Pfizer's Novel Antibiotic Zyvox Receives FDA Approval for Treatment of Diabetic Foot Infections


NEW YORK -- Pfizer Inc said today that its novel antibiotic Zyvox (linezolid injection, tablets and for oral suspension) has been approved by the U.S. Food and Drug Administration (FDA) for the treatment of diabetic foot infections, without osteomyelitis, caused by Gram-positive bacteria, including resistant strains such as methicillin- resistant Staphylococcus aureus (MRSA). Zyvox is the first and only oral antibiotic approved for the treatment of MRSA infections.

Foot ulcer is a potentially serious complication that threatens an estimated 15 percent of the 17 million people with diabetes in the United States. Among diabetes patients who develop a foot ulcer or wound, approximately six percent will be hospitalized because of the infection or other ulcer-related complications. Serious infections can lead to long-term debilitation and, in the most severe cases, amputation. Diabetes is the leading cause of non-traumatic lower extremity amputations in the United States.

"It is critically important that healthcare professionals who treat people with diabetes be aware of their patients' risk for foot infections, especially those caused by resistant bacteria, and of available therapies," said Dr. David G. Armstrong, a member of the American Podiatric Medical Association's Diabetes Advisory Committee and the national board of directors of the American Diabetes Association.

The most commonly used antibiotics to treat diabetic foot infections are aminopenicillin/beta-lacatamase inhibitors such as ampicillin-sulbactam (IV) and amoxicillin-clavulanate. However, when MRSA is the suspected pathogen, vancomycin (IV) is usually added to the regimen.
____________
(Questions):
a - List the forms in which Zyvox is available according to the Zyvox announcement.
b - According to the Zyvox announcement, for which type of infection is Zyvox the first and only approved oral antibiotic?
The material that follows is unrelated to the Zyvox announcement.

Dataset entries
____________
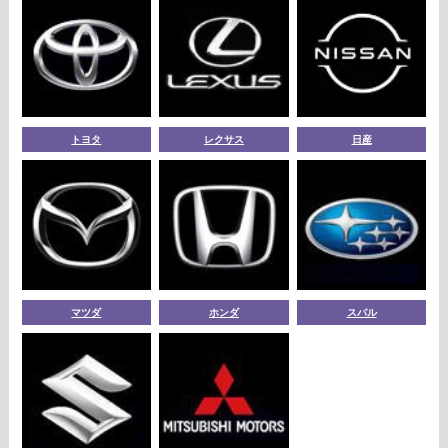
トヨタ
レクサス
日産
マツダ
ホンダ
スバル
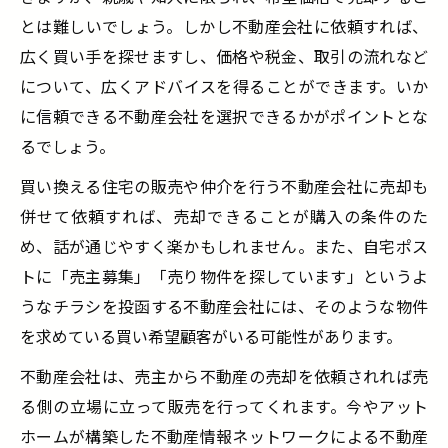
とは難しいでしょう。しかし不動産会社に依頼すれば、
広く買い手を探せますし、価格や税金、取引の流れなど
について、広くアドバイスを得ることができます。いか
に信頼できる不動産会社を選択できるかがポイントとな
るでしょう。
買い換える住宅の販売や仲介を行う不動産会社に売却も
併せて依頼すれば、売却できることが購入の条件のた
め、話が通じやすく楽かもしれません。また、自宅ポス
トに「売主募集」「売り物件を探しています」というよ
うなチラシを投函する不動産会社には、そのような物件
を求めている買い希望顧客がいる可能性があります。
不動産会社は、売主から不動産の売却を依頼されれば売
る側の立場に立って販売を行ってくれます。今やアット
ホームが構築した不動産情報ネットワークによる不動産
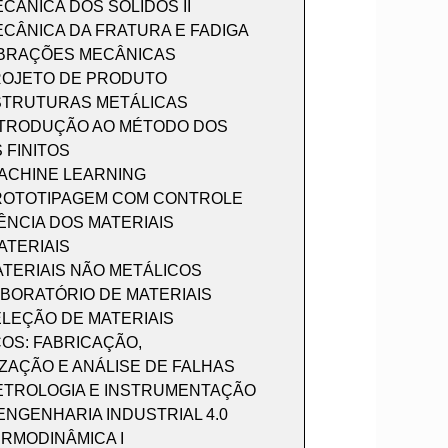
CÂNICA DOS SÓLIDOS II
CÂNICA DA FRATURA E FADIGA
IBRAÇÕES MECÂNICAS
ROJETO DE PRODUTO
STRUTURAS METÁLICAS
NTRODUÇÃO AO MÉTODO DOS
 FINITOS
ACHINE LEARNING
ROTOTIPAGEM COM CONTROLE
ÊNCIA DOS MATERIAIS
ATERIAIS
TERIAIS NÃO METÁLICOS
BORATÓRIO DE MATERIAIS
LEÇÃO DE MATERIAIS
OS: FABRICAÇÃO,
ZAÇÃO E ANÁLISE DE FALHAS
ETROLOGIA E INSTRUMENTAÇÃO
ENGENHARIA INDUSTRIAL 4.0
RMODINÂMICA I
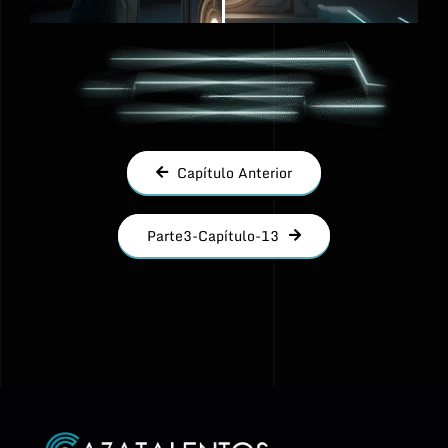
Capítulo Anterior
Parte3-Capítulo-13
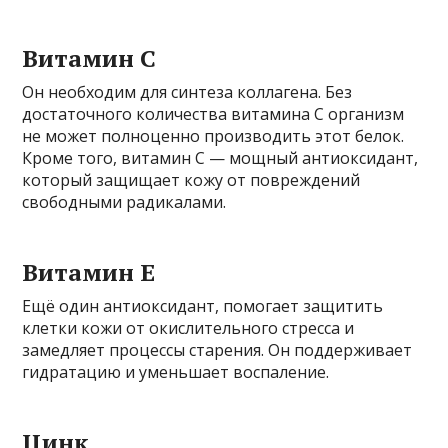
Витамин С
Он необходим для синтеза коллагена. Без
достаточного количества витамина С организм
не может полноценно производить этот белок.
Кроме того, витамин С — мощный антиоксидант,
который защищает кожу от повреждений
свободными радикалами.
Витамин Е
Ещё один антиоксидант, помогает защитить
клетки кожи от окислительного стресса и
замедляет процессы старения. Он поддерживает
гидратацию и уменьшает воспаление.
Цинк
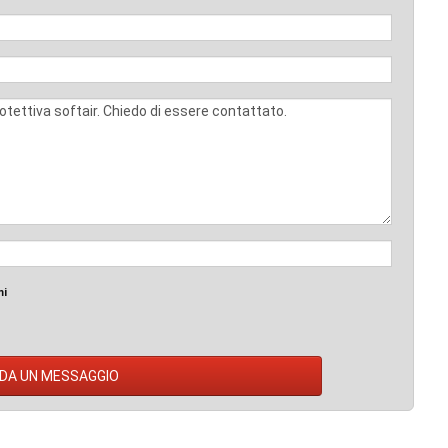
mi
DA UN MESSAGGIO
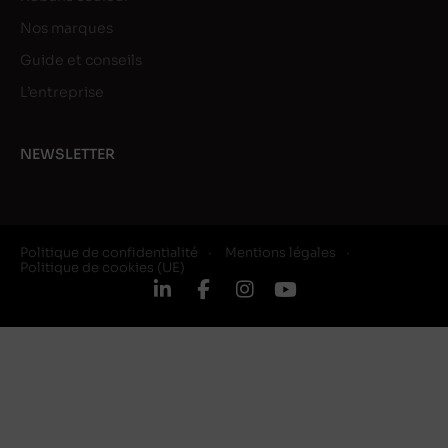
Nos marques
Guide et conseils
L’entreprise
NEWSLETTER
Politique de confidentialité
Mentions légales
Politique de cookies (UE)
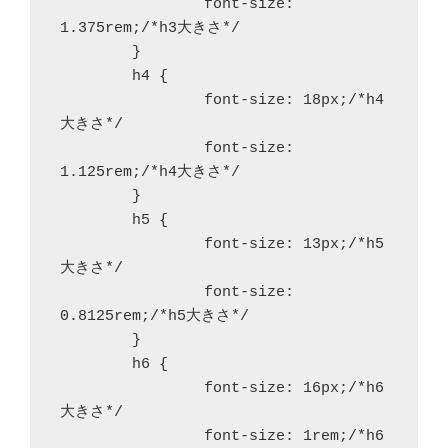
		font-size: 
1.375rem;/*h3大きさ*/

	}

	h4 {

		font-size: 18px;/*h4
大きさ*/

		font-size: 
1.125rem;/*h4大きさ*/

	}

	h5 {

		font-size: 13px;/*h5
大きさ*/

		font-size: 
0.8125rem;/*h5大きさ*/

	}

	h6 {

		font-size: 16px;/*h6
大きさ*/

		font-size: 1rem;/*h6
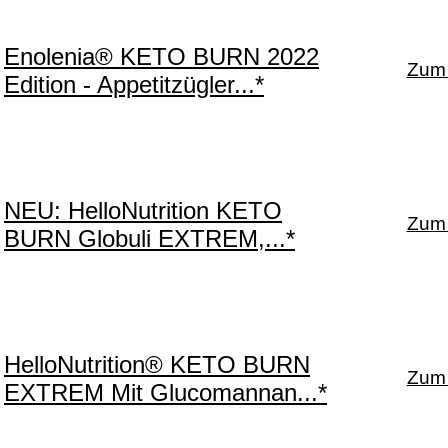
Enolenia® KETO BURN 2022
Zum 
Edition - Appetitzügler...*
NEU: HelloNutrition KETO
Zum 
BURN Globuli EXTREM,...*
HelloNutrition® KETO BURN
Zum 
EXTREM Mit Glucomannan...*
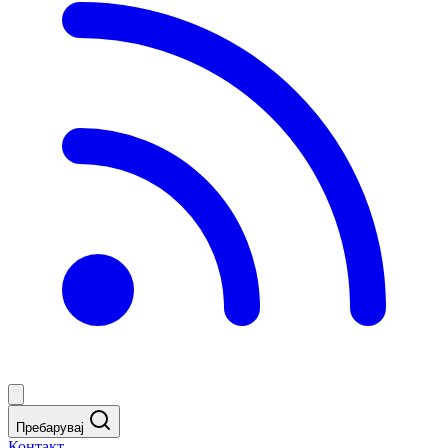
Пребарувај
Контакт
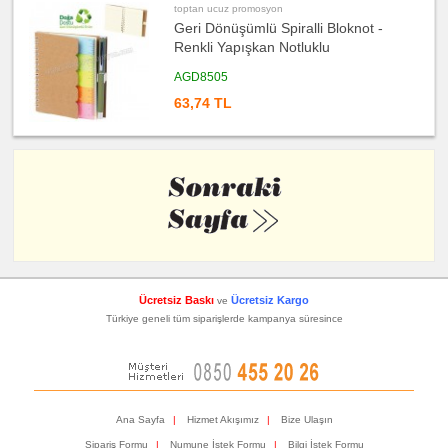
toptan ucuz promosyon
Geri Dönüşümlü Spiralli Bloknot -
Renkli Yapışkan Notluklu
AGD8505
63,74 TL
Ücretsiz Baskı
Ücretsiz Kargo
ve
Türkiye geneli tüm siparişlerde kampanya süresince
Ana Sayfa
|
Hizmet Akışımız
|
Bize Ulaşın
Sipariş Formu
|
Numune İstek Formu
|
Bilgi İstek Formu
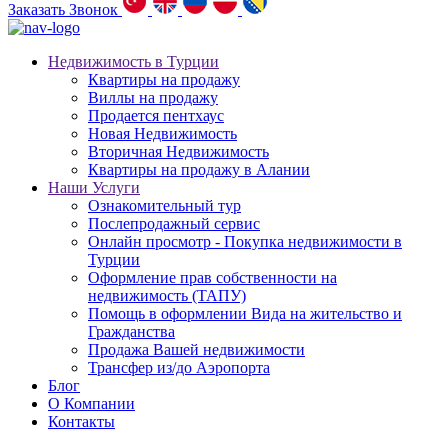
Заказать Звонок
Недвижимость в Турции
Квартиры на продажу
Виллы на продажу
Продается пентхаус
Новая Недвижимость
Вторичная Недвижимость
Квартиры на продажу в Алании
Наши Услуги
Ознакомительный тур
Послепродажный сервис
Онлайн просмотр - Покупка недвижимости в
Турции
Оформление прав собственности на
недвижимость (ТАПУ)
Помощь в оформлении Вида на жительство и
Гражданства
Продажа Вашей недвижимости
Трансфер из/до Аэропорта
Блог
О Компании
Контакты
____________
(Responses):
a -
- Injection
- Tablets
- Oral suspension

b - Zyvox is the first and only oral antibiotic approved for the treatment of MRSA infections.